— Помогите-ка мне, — донесся до меня голос Леонардо.
Он успел принести снизу несколько трухлявых досок и теперь велел нам с папенькой расщепить их, а сам начал складывать обломки в очаг. Затем он вынул из сумки альбом, вырвал оттуда несколько листков и, смяв, подложил под кучку щепок. Угадав цель наших стараний, я с бьющимся сердцем взглянула на папеньку — его глаза возбужденно горели. Сгрудившись вокруг атенора, мы, прежде чем Леонардо чиркнул огнивом, прошептали каждый свою молитву:
— За великих наставников…
— За бессмертие разума…
— За любовь в сердце…
Затаив дыхание, я следила, как язычок пламени, поднесенный к бумаге, понемногу стал разгораться, отсвечивая синевой, и наконец весело вспыхнул светло-желтым, перескочив на сухие поленья. Неожиданно нас обдало жаром, согревшим нам лица и грудь.
Папенька положил руку мне на плечо, притянул к себе, а другой обнял Леонардо. Он снова окреп и стал бодрым, как прежде, после возвращения с Востока. Он молодел прямо на глазах, слушая, как шипят и щелкают дрова в камине.
— Разве мало благодеяний на мою долю! — едва слышно шепнул он.
— И на нашу тоже, — откликнулась я. — Мы все трое оделены сверх меры.
В камине громко треснул сучок. Мы вздрогнули и сами засмеялись своему испугу. Замечтавшийся о чем-то Леонардо очнулся, кинулся к куче поленьев и подкормил пламя в печи. Оно благодарно вспыхнуло с новой силой, почти осмысленной, оно так спешило возродиться после долгих лет небытия, суля нам вечную жизнь.
Мой сын, наверное, прозревал в нем феникса, вознесшегося вверх из холодного пепла подобно тому, как замыслил однажды взлететь сам Леонардо.

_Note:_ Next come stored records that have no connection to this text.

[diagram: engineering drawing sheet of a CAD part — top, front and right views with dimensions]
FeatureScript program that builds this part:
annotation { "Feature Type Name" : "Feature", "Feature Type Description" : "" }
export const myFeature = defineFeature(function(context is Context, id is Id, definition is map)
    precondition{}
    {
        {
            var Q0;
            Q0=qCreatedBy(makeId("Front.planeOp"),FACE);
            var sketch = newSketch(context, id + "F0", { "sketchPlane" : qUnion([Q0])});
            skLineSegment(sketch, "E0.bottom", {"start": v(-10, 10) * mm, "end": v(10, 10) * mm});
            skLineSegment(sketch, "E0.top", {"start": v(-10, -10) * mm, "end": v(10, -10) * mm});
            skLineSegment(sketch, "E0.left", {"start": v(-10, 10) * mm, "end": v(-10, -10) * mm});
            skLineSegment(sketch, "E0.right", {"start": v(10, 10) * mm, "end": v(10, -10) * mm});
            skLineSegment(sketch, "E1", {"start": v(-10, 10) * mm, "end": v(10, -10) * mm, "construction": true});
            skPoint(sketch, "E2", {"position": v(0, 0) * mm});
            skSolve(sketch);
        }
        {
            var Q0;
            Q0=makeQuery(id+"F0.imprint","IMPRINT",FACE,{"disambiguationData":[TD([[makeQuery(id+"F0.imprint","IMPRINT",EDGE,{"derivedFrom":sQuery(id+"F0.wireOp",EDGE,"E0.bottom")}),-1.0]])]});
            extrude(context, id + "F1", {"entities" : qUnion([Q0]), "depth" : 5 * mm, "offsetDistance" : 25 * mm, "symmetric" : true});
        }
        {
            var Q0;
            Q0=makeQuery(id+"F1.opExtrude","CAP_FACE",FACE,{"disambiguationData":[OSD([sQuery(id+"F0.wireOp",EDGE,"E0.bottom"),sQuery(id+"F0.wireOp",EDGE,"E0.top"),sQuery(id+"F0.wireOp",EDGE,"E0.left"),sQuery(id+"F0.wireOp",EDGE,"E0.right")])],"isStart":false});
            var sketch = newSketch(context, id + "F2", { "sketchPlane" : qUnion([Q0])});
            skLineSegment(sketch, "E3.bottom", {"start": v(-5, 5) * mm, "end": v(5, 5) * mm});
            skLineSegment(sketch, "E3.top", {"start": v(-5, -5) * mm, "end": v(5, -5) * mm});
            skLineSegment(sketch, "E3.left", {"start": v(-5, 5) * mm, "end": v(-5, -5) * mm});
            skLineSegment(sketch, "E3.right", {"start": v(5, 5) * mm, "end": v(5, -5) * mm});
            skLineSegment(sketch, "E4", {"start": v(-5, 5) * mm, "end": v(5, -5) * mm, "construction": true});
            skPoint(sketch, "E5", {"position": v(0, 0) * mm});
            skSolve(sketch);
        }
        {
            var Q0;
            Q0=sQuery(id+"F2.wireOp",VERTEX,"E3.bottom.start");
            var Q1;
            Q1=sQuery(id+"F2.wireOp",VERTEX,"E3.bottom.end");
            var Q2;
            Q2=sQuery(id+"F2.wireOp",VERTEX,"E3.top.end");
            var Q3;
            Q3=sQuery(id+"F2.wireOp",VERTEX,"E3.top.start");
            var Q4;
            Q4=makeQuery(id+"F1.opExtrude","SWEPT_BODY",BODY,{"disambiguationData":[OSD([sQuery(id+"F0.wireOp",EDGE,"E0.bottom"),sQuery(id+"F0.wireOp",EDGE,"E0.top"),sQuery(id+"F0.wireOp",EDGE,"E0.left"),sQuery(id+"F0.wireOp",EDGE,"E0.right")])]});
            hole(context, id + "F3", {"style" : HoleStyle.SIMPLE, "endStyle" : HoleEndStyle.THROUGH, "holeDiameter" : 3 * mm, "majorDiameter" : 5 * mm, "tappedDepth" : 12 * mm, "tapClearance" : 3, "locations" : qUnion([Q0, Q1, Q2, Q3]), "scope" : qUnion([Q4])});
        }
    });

А если замыслил, значит, когда-нибудь непременно добьется успеха. Взовьется в небеса. Моя душа воспарила, стоило мне вообразить, как выгнутся под напором воздуха прекрасные крылья из промасленной парусины, как ветер будет трепать волосы Леонардо, унося его все выше и выше в облака…
— Сколько книг предстоит распаковать! — услышала я оживленный и радостный папенькин голос.
— Дедушка, покажи мне, какие из них принести сюда, — предложил Леонардо, — а какие оставим в гостиной.
— Кое-какие надо отнести к нему в спальню, — предупредила я, — он любит читать на ночь при свечах.
— Пойдем, там разберемся.
Леонардо спустился вниз, уводя за собой папеньку. Я подложила в очаг полено потолще и задумалась, откуда впредь добывать топливо. Досок с витрины пока хватало, по крайней мере на предстоящую ночь, но назавтра нам предстояло запастись дровами впрок. Я решила, что это и будет первым поручением новому папиному помощнику, Марчелло…
Я неохотно прикрыла заслонку очага. Я могла бы без конца смотреть на наше сегодняшнее начинание, но, даже скрытый от моих глаз, алхимический огонь упорно горел — необоримый, согревающий, разжигающий умы всех, кто ему не противился.
Я удовлетворенно вздохнула и вспомнила всех Медичи: Лоренцо, его отца и деда.
«Где бы они ныне ни пребывали, видят ли они, — подумала я, — что над их Флоренцией вновь возжен Свет Разума?» И склонилась к тому, что все же видят.
ГЛАВА 42
Папенька непременно захотел остаться на ночь в своем новом жилище, а мы с Леонардо вернулись в Кастеллу Лукреции и, изрядно утомленные событиями прошедшего дня, крепко уснули.
Спустившись утром в гостиную, я застала сына за мольбертом, установленным у самого окна. На нем я заметила уже знакомую тонкую дощечку. Леонардо неторопливо раскладывал кисти и свежеприготовленные краски.
— Не откажешь мне в удовольствии?.. — увидев меня, улыбнулся он.
— Как я могу? У нас ведь сегодня праздник, Леонардо, — в кои-то веки! Мне кажется, что и дышится теперь куда легче!